RIYADH: Developing economies must rely less on external financing as high global interest rates and geopolitical tensions continue to strain public finances, Nigeria’s finance minister told Al-Eqtisadiah.

Asked how Nigeria is responding to rising global interest rates and conflicts between major powers such as the US and China, Wale Edun said that current conditions require developing countries to rethink traditional financing models.

“I think what it means for countries like Nigeria, other African countries, and even other developing countries is that we have to rely less on others and more on our own resources, on our own devices,” he said on the sidelines of the AlUla Conference for Emerging Market Economies.

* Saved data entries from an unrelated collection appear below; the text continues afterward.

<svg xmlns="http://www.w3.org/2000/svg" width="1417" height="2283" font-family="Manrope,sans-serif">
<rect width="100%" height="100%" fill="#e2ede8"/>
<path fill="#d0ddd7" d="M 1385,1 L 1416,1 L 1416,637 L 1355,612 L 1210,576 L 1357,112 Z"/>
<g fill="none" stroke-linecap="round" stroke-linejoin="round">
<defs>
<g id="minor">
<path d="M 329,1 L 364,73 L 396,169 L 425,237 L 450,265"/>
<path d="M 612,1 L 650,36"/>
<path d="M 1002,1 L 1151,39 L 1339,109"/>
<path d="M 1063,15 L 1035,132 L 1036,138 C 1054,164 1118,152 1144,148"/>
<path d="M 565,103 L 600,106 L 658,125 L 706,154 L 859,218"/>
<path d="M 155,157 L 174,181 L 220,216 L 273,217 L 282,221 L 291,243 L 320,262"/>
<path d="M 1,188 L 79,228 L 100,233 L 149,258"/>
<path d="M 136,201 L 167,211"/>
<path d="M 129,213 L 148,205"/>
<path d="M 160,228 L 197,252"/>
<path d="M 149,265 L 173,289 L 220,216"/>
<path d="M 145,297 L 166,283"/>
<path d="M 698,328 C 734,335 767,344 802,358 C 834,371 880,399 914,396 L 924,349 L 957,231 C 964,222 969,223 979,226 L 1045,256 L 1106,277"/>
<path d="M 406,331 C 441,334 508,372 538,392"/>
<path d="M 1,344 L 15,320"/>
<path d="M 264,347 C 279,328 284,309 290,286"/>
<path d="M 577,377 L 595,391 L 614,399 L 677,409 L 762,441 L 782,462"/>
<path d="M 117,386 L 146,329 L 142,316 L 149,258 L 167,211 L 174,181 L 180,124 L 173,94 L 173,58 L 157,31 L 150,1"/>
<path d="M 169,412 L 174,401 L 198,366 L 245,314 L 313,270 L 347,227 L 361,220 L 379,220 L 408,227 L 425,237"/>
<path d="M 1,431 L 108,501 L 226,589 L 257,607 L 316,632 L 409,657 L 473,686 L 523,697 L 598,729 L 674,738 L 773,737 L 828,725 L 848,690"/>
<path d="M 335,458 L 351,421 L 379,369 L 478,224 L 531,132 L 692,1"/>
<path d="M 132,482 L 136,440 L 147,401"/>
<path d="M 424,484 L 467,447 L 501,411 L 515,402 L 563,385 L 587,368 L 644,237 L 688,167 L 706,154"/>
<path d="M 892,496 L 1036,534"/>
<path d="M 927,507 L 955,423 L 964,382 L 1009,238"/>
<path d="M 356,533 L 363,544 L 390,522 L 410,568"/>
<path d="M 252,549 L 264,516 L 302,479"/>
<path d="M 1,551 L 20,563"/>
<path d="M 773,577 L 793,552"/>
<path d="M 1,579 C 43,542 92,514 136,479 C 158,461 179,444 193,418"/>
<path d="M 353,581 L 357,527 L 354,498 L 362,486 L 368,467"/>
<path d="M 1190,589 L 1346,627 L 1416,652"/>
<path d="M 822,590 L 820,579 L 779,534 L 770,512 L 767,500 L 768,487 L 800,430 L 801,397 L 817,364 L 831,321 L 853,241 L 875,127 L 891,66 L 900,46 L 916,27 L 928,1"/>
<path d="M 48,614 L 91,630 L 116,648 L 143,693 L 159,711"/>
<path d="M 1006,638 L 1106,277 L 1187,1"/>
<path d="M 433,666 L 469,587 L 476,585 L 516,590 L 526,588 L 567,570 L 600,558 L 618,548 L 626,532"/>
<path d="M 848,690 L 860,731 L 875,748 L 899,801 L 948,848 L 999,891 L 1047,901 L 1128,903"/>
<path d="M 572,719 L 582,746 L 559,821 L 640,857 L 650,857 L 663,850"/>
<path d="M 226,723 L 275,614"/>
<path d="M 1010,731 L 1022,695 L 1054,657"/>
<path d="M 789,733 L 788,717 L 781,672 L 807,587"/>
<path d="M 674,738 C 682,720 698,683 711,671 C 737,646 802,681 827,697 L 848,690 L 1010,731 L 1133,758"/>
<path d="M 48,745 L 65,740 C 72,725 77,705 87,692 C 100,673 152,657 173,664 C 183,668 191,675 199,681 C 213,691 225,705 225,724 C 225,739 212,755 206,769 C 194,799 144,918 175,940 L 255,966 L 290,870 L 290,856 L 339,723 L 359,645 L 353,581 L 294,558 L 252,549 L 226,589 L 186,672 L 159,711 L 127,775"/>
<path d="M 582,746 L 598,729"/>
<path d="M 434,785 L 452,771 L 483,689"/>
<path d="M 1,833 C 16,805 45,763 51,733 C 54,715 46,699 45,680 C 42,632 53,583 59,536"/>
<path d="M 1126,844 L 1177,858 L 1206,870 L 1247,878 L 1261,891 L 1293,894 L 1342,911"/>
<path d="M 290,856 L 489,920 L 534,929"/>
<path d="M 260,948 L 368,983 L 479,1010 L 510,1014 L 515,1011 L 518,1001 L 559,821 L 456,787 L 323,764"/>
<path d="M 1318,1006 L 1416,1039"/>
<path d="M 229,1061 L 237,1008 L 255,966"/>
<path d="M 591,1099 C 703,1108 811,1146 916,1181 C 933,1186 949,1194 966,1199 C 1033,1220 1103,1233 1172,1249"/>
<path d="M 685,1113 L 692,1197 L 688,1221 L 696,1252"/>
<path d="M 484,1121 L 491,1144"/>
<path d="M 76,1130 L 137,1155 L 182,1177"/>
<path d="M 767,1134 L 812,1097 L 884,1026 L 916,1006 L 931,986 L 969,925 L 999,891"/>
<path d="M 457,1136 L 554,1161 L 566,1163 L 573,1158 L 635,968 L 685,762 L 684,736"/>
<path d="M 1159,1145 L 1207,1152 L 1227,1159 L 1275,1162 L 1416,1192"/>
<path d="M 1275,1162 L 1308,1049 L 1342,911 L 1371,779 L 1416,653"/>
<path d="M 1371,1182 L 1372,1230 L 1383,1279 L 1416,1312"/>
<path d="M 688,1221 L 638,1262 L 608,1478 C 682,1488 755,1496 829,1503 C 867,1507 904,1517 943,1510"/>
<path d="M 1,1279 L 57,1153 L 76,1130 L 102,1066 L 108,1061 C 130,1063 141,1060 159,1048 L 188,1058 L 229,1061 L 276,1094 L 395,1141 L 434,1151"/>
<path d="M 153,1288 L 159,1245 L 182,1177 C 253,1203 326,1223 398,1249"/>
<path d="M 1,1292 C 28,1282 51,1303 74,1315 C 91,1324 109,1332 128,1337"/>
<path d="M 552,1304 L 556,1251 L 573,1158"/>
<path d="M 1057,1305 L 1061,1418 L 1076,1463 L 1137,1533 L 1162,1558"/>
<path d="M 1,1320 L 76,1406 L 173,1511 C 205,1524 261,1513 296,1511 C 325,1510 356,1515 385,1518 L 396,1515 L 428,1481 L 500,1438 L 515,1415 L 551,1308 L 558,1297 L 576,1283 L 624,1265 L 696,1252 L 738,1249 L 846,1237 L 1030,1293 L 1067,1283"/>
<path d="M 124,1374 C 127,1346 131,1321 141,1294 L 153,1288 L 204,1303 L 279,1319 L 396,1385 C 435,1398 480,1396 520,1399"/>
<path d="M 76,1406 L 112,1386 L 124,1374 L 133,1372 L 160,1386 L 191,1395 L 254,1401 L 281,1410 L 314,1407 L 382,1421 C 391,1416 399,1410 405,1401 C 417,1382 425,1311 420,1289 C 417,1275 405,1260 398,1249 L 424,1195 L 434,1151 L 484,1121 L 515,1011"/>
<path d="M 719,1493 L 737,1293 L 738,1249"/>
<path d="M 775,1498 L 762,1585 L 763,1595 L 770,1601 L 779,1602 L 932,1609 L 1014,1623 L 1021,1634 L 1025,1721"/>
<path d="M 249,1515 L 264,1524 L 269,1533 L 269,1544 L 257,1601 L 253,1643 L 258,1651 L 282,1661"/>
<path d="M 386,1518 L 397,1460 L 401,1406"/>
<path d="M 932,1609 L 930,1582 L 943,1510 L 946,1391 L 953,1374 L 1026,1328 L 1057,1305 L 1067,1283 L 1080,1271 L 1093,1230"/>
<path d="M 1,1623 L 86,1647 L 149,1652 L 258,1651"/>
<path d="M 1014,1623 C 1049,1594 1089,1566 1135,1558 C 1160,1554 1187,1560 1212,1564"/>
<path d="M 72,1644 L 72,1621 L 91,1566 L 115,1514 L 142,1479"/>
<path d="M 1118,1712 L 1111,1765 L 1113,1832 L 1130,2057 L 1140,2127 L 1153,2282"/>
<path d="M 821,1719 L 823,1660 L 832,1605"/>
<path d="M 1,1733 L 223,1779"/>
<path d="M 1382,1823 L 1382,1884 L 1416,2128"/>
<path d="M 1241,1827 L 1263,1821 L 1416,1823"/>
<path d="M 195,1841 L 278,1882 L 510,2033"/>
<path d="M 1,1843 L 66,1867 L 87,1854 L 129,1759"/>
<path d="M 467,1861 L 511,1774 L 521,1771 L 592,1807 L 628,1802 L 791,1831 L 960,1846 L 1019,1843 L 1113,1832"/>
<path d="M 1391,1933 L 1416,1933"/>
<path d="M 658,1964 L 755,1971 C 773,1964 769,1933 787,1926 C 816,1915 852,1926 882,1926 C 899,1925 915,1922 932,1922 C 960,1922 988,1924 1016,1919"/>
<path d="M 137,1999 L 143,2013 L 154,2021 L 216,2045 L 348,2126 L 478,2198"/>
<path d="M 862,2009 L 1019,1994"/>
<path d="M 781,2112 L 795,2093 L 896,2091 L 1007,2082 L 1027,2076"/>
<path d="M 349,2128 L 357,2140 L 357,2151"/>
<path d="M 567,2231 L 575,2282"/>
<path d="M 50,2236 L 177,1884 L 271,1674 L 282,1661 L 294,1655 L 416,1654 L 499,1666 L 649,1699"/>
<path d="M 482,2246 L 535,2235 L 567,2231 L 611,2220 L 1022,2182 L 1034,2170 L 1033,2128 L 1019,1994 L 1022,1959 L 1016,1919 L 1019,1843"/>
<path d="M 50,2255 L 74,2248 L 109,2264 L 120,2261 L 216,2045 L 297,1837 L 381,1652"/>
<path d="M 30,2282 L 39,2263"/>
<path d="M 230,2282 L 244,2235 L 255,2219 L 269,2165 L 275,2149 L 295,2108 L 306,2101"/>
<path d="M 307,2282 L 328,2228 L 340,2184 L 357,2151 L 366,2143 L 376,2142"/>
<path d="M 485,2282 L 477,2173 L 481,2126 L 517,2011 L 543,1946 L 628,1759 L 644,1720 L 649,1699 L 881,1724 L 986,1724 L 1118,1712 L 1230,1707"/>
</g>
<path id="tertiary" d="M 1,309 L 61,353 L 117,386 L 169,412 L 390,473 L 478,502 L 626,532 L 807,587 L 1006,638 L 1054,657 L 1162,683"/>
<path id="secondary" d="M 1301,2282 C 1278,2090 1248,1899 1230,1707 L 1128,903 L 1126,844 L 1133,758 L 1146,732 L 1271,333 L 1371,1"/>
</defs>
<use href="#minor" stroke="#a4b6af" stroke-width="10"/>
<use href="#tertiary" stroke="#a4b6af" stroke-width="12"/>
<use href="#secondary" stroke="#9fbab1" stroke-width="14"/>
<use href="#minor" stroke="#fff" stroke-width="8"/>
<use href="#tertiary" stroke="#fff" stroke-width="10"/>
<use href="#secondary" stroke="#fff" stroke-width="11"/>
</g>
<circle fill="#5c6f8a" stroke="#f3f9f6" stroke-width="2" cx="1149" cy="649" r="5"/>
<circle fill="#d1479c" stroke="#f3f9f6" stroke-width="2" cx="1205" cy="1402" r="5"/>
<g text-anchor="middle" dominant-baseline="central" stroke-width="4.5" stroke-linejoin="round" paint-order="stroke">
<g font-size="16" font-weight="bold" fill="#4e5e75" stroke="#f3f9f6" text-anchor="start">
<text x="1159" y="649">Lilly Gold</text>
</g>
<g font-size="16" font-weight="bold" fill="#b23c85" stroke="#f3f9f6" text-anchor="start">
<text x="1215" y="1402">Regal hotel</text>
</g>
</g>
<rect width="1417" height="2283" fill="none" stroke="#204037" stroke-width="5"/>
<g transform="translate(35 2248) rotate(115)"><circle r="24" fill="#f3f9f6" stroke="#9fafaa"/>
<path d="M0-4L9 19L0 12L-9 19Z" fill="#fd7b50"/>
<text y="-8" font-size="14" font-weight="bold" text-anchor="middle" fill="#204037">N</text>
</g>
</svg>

He added: “We have to trade more with each other, we have to cooperate and invest in each other.” 

Edun emphasized the importance of mobilizing domestic resources, particularly savings, to support investment and long-term economic development.

According to Edun, rising debt servicing costs are placing an increasing burden on developing economies, limiting their ability to fund growth and social programs.

“In an environment where developing countries as a whole — what we are paying in debt service, what we are paying in terms of interest costs and repayments of our debt — is more than we are receiving in what we call overseas development assistance, and it is more than even investments by wealthy countries in our economies,” he said.

Edun added that countries in the Global South are increasingly recognizing the need for deeper regional integration.

His comments reflect growing concern among developing nations that elevated borrowing costs and global instability are reshaping development finance, accelerating a shift toward domestic resource mobilization and stronger economic ties among emerging markets.